After our return from roaming across rural Arizona, Colorado, Kansas, New Mexico, Oklahoma and Texas, I can say there are a few alternatives that will keep your from losing coverage when moving to prepaid. The biggest surprise was the AT&T GoPhone. When you lose AT&T coverage, that's it...no roaming. The T-Mobile prepaid phone was far more useful with almost as much off-network roaming available as T-Mobile postpaid plans. We'll talk about CDMA-based phones later.
The real stars were the Straight Talk and Net10 'Bring Your Own Phone' plans that kept some kind of coverage virtually everywhere. Like the AT&T and T-Mobile networks they are based on, Data coverage was best on the home network, but there were far more roaming possibilities on Straight Talk and T-Mobile. Critics say the Straight Talk/Net10 coverage maps are too optimistic, but I found them spot on.
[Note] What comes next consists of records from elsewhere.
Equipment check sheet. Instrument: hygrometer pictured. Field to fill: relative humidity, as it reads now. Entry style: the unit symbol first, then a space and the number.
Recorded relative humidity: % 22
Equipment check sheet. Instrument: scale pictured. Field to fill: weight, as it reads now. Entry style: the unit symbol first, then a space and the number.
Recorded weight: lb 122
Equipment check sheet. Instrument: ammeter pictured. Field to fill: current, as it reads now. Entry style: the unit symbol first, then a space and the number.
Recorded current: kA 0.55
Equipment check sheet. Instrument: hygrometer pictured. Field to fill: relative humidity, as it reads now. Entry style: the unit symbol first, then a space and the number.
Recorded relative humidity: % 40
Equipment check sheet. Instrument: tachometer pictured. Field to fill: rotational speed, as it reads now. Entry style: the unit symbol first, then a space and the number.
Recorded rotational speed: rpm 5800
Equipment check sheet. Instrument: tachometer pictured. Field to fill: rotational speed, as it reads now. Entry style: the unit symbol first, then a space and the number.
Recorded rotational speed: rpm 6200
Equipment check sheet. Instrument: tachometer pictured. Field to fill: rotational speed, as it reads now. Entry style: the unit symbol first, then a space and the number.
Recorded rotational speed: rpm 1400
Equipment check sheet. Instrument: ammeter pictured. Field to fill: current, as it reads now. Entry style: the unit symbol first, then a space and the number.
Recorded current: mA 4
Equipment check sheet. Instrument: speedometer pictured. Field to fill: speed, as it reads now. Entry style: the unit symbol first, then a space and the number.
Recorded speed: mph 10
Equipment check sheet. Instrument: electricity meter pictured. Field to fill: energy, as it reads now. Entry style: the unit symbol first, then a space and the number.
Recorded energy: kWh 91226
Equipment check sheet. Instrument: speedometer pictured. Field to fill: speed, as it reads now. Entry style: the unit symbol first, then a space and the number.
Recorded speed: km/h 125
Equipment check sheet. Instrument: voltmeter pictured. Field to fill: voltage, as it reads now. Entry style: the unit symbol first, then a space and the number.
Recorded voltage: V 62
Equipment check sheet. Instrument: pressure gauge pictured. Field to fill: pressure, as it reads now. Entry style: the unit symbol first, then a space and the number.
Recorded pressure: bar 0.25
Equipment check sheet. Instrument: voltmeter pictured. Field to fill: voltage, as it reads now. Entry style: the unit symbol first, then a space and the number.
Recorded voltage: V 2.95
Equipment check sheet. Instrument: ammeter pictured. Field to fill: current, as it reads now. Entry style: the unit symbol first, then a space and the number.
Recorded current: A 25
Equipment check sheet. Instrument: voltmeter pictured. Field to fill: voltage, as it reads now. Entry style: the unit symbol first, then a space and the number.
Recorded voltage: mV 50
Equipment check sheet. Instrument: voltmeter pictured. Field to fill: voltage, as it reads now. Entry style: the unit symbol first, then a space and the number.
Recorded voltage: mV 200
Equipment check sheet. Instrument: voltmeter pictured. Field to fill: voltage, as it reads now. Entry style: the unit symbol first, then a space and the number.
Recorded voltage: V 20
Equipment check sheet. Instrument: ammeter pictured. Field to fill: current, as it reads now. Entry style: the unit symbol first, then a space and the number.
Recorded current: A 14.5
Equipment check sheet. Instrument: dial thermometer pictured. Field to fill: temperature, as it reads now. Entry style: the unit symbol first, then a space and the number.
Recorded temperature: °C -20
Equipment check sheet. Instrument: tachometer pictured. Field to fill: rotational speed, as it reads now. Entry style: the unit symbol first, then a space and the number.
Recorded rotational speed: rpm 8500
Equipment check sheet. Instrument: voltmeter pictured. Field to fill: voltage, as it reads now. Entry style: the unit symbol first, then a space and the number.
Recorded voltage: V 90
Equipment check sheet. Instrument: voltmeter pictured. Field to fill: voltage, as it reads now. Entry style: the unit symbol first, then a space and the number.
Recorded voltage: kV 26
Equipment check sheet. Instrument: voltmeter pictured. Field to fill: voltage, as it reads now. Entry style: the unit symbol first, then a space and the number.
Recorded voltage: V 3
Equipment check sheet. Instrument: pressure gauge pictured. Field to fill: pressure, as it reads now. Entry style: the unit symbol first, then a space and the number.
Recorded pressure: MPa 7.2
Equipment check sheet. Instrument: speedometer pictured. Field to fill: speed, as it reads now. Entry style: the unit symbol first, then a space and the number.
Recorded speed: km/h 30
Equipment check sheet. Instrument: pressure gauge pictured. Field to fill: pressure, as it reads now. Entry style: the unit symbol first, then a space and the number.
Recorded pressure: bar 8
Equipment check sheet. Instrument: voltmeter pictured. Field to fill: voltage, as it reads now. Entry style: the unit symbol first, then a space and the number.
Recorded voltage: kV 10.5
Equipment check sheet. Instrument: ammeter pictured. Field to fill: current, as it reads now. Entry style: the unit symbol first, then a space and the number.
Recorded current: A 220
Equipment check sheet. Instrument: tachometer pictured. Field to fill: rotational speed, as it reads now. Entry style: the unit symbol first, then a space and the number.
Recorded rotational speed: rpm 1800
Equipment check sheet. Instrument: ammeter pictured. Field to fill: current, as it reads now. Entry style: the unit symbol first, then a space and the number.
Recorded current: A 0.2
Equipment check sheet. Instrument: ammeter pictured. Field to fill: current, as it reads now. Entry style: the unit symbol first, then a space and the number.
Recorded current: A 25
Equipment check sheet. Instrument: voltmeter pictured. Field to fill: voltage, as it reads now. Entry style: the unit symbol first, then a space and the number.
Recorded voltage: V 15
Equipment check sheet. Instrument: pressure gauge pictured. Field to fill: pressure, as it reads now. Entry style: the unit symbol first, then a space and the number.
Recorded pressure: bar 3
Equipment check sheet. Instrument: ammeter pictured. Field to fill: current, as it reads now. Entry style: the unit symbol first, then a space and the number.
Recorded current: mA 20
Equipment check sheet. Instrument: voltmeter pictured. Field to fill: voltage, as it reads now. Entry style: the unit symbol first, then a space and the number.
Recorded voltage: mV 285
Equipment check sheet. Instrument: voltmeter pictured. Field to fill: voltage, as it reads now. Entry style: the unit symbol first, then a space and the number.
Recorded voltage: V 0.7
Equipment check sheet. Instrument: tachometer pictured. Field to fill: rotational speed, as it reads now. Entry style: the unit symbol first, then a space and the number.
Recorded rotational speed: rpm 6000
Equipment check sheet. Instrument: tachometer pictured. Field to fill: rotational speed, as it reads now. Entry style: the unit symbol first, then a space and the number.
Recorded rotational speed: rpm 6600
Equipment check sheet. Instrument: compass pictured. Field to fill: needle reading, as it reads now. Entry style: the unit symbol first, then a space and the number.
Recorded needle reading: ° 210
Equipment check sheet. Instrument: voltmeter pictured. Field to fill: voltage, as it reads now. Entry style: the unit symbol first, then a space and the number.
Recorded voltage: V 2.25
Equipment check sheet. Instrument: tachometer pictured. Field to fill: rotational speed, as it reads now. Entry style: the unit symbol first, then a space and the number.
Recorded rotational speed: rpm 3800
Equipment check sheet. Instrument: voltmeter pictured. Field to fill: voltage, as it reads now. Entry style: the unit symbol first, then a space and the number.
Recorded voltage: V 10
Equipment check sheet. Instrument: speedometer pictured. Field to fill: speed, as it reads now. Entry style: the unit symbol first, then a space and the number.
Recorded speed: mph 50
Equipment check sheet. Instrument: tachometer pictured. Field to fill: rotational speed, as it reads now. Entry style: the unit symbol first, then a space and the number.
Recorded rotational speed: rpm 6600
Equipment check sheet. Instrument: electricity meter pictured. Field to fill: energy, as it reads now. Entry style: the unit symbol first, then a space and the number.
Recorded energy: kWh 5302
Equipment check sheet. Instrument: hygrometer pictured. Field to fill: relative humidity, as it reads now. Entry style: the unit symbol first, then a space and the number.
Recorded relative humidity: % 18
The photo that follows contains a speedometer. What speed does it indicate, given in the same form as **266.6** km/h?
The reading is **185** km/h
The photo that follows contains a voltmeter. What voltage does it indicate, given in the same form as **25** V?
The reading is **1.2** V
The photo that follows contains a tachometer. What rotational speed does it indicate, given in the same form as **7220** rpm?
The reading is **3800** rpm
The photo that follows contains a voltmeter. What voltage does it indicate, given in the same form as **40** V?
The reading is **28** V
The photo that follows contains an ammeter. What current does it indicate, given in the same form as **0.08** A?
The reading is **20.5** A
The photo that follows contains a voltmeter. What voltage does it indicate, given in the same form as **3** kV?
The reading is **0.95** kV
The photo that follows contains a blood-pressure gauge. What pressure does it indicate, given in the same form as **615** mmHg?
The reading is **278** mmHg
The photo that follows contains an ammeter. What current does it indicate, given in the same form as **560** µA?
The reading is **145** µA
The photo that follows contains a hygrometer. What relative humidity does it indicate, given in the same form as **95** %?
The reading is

That's a good thing.
The low lights are that rural data networks are still hopelessly slow, and once our Straight Talk phone 'forgot' that it is supposed to roam on AT&T (a reboot fixed that). Then there's the issue of GSM roaming on Verizon Wireless. Yes, there are parts of the old Alltel GSM network still supported by Verizon. There is no Data and there's a end date for this coverage that needs to be addressed by the GSM community soon or there will be a loss of service.
We are putting together a full report on the TracFone, Straight Talk and Net10 coverage capabilities and how they may be a good choice for your conversion to cheaper prepaid service.